§ **THE PROBLEM**
Count the lines in the listing that contain the string "pose", treating uppercase and lowercase as different, and reply with only that number.

[Photo sets of single scenes]
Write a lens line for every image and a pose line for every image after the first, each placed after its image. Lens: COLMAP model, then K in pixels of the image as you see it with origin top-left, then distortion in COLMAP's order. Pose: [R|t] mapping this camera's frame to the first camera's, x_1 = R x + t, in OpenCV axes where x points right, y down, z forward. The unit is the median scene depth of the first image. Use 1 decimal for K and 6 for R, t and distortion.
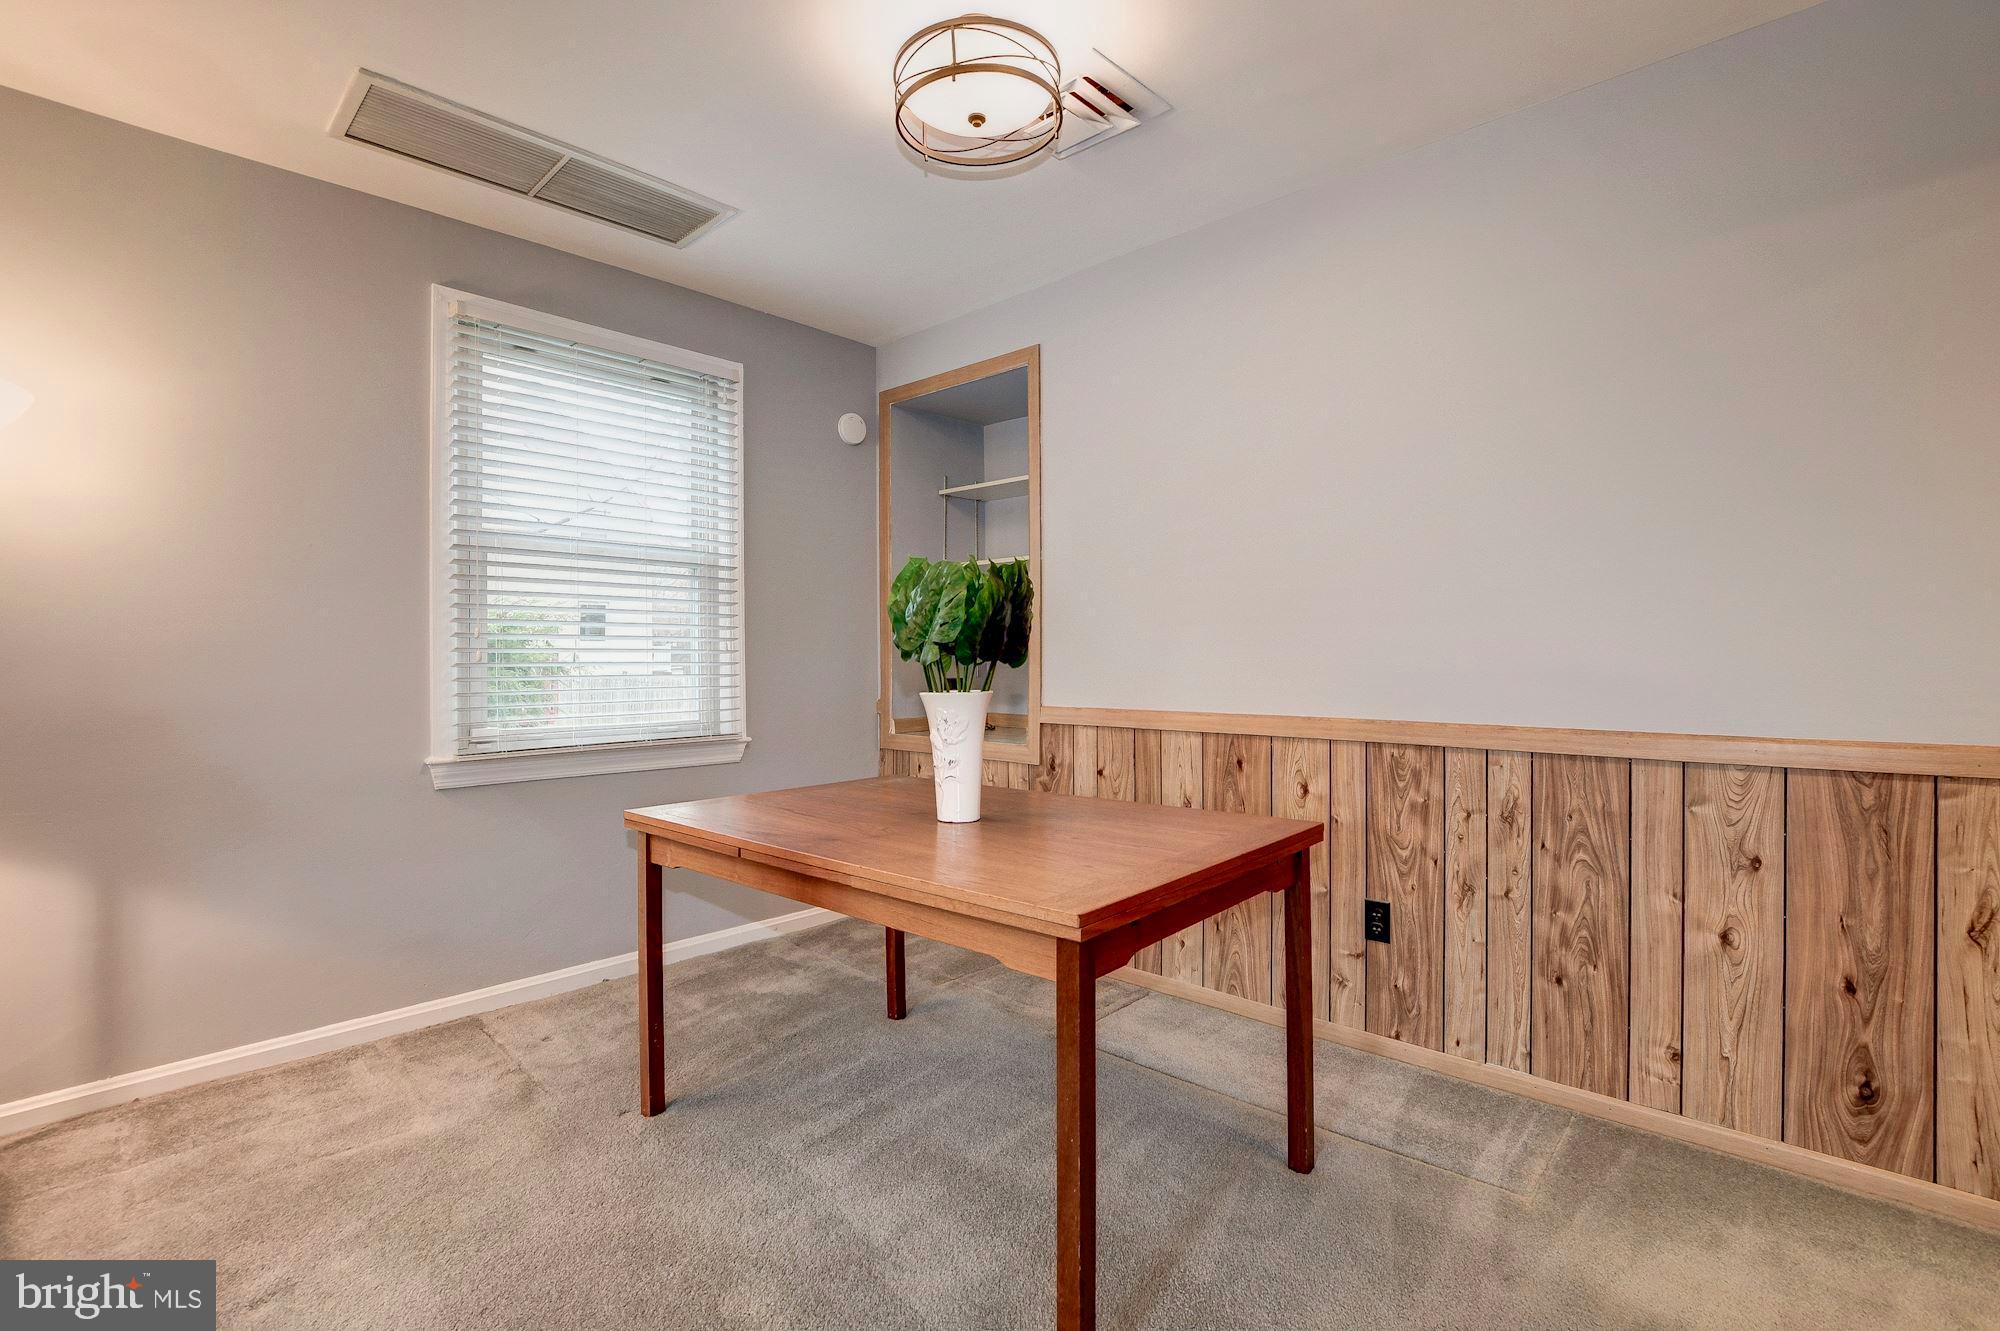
lens RADIAL K [[923.5, 0, 994.7], [0, 923.5, 650.4], [0, 0, 1]] dist [-0.031202, 0.004710]
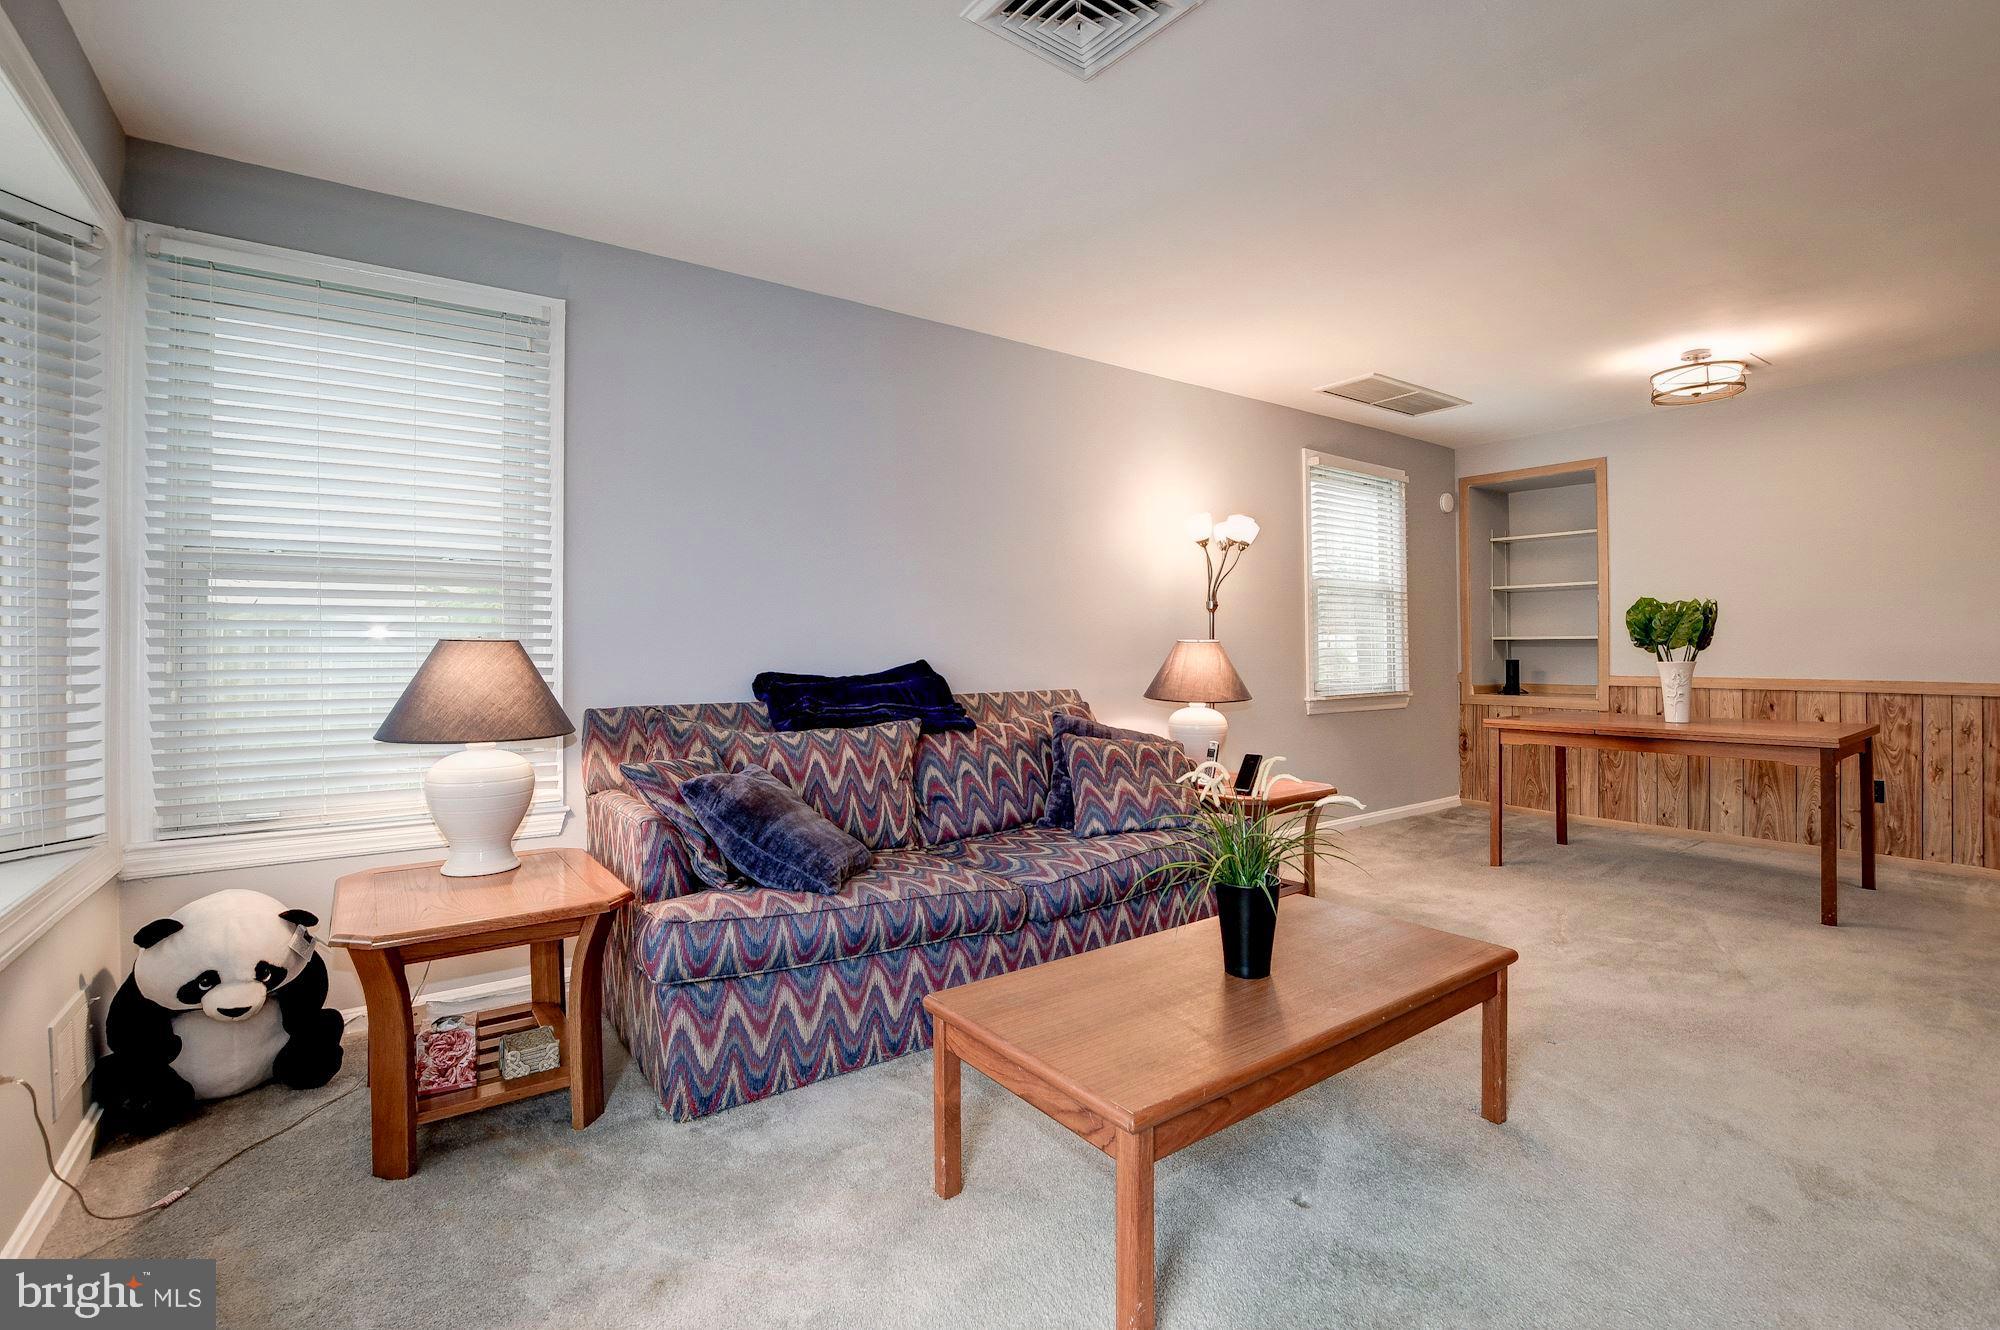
lens RADIAL K [[923.5, 0, 987.5], [0, 923.5, 640.8], [0, 0, 1]] dist [-0.031202, 0.004710]
pose [[0.982527, 0.001210, -0.186118, -0.976526], [-0.001655, 0.999996, -0.002237, 0.003890], [0.186115, 0.002506, 0.982525, -1.075947]]
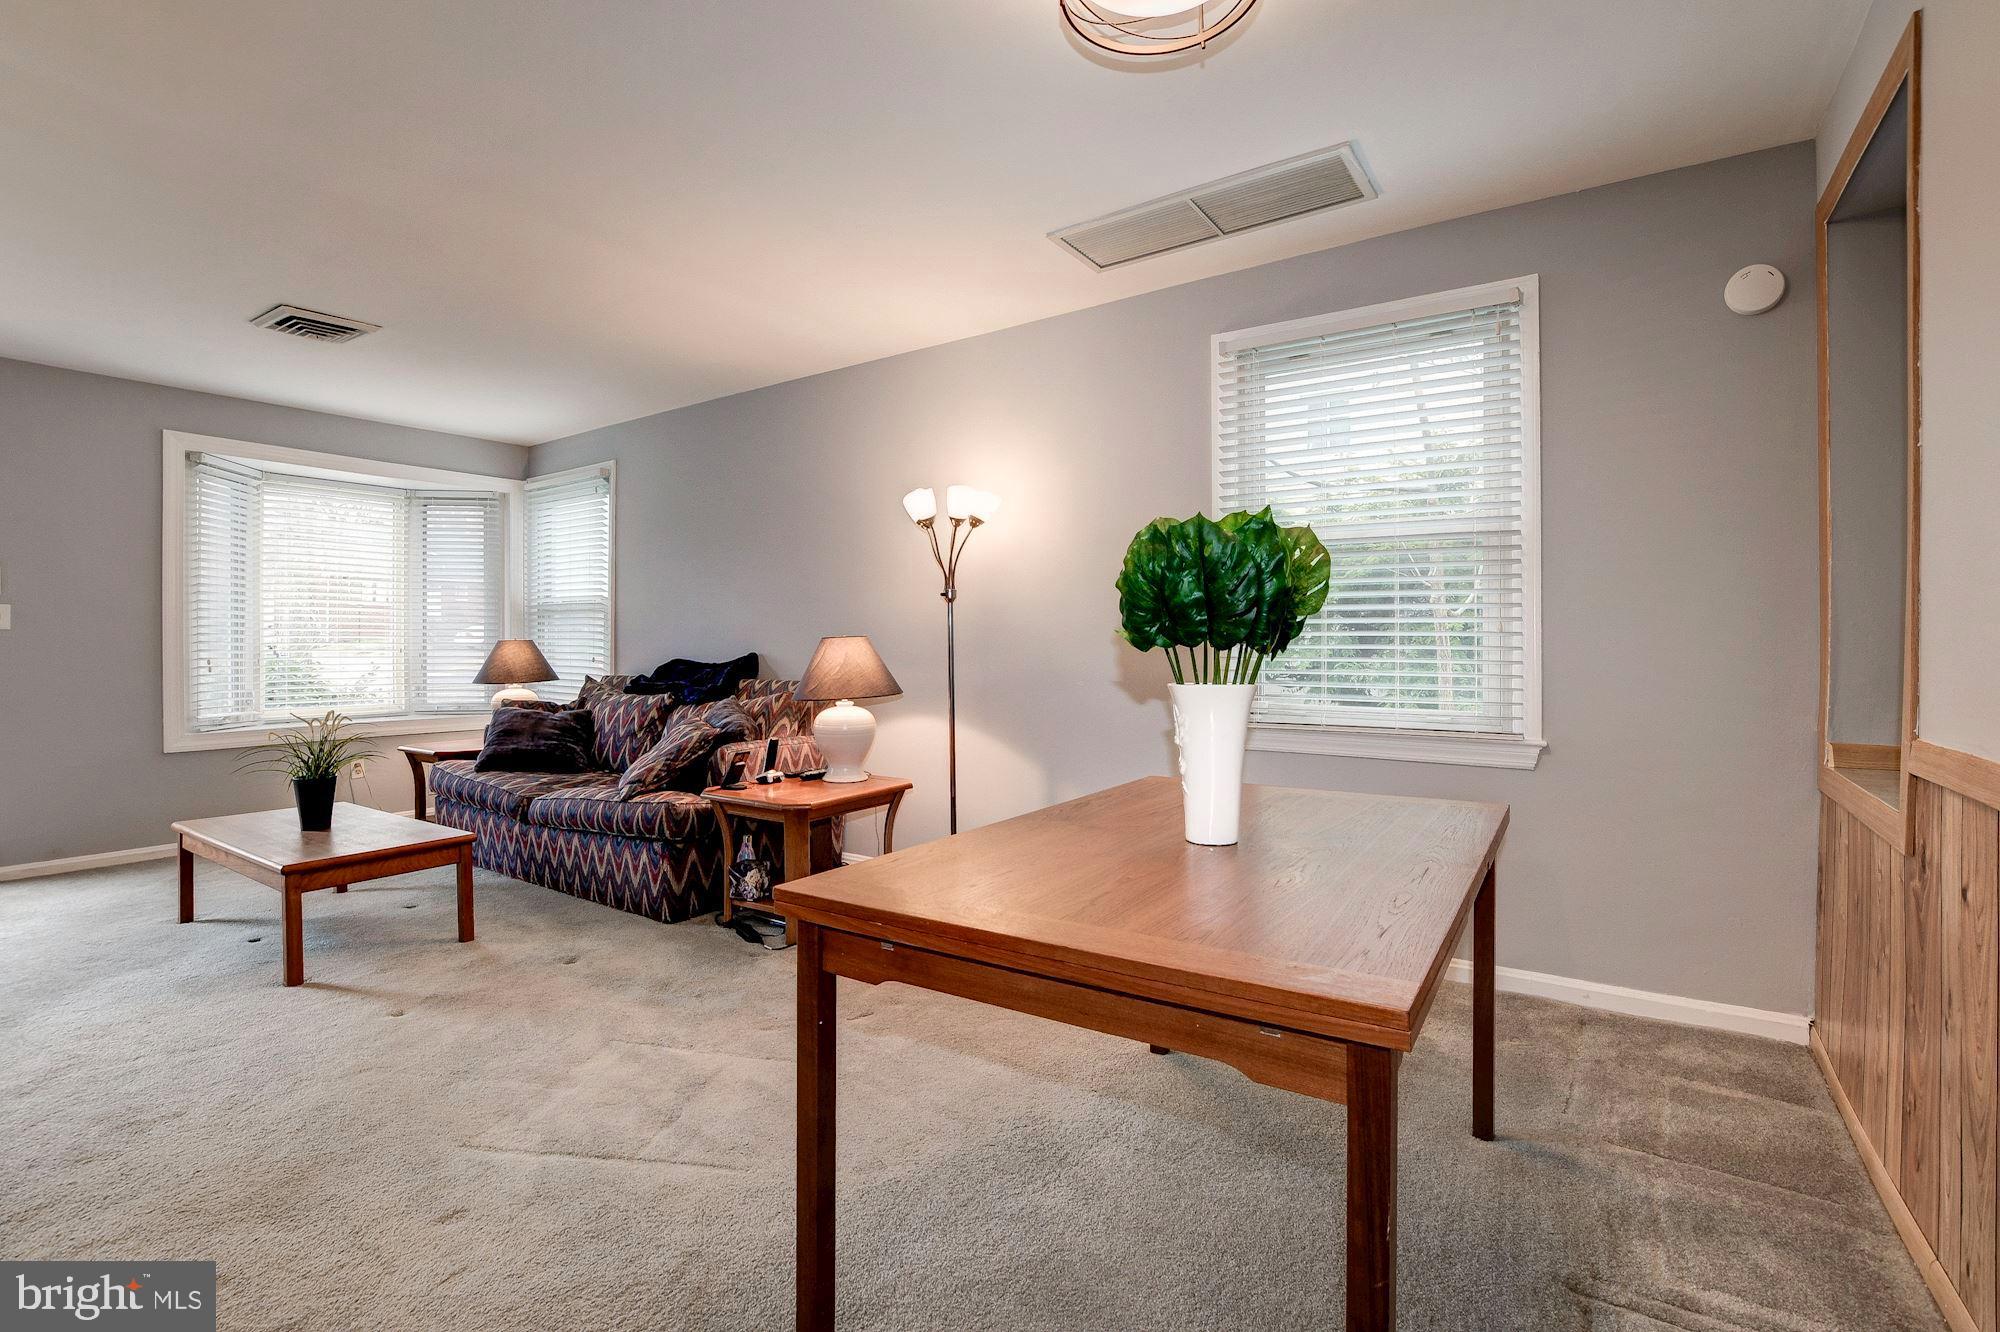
lens RADIAL K [[923.5, 0, 1036.8], [0, 923.5, 643.8], [0, 0, 1]] dist [-0.031202, 0.004710]
pose [[0.153746, 0.007333, -0.988083, 0.613854], [0.007294, 0.999937, 0.008556, 0.001018], [0.988083, -0.008523, 0.153683, 0.608537]]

§ **COMPLETED EXERCISE**
3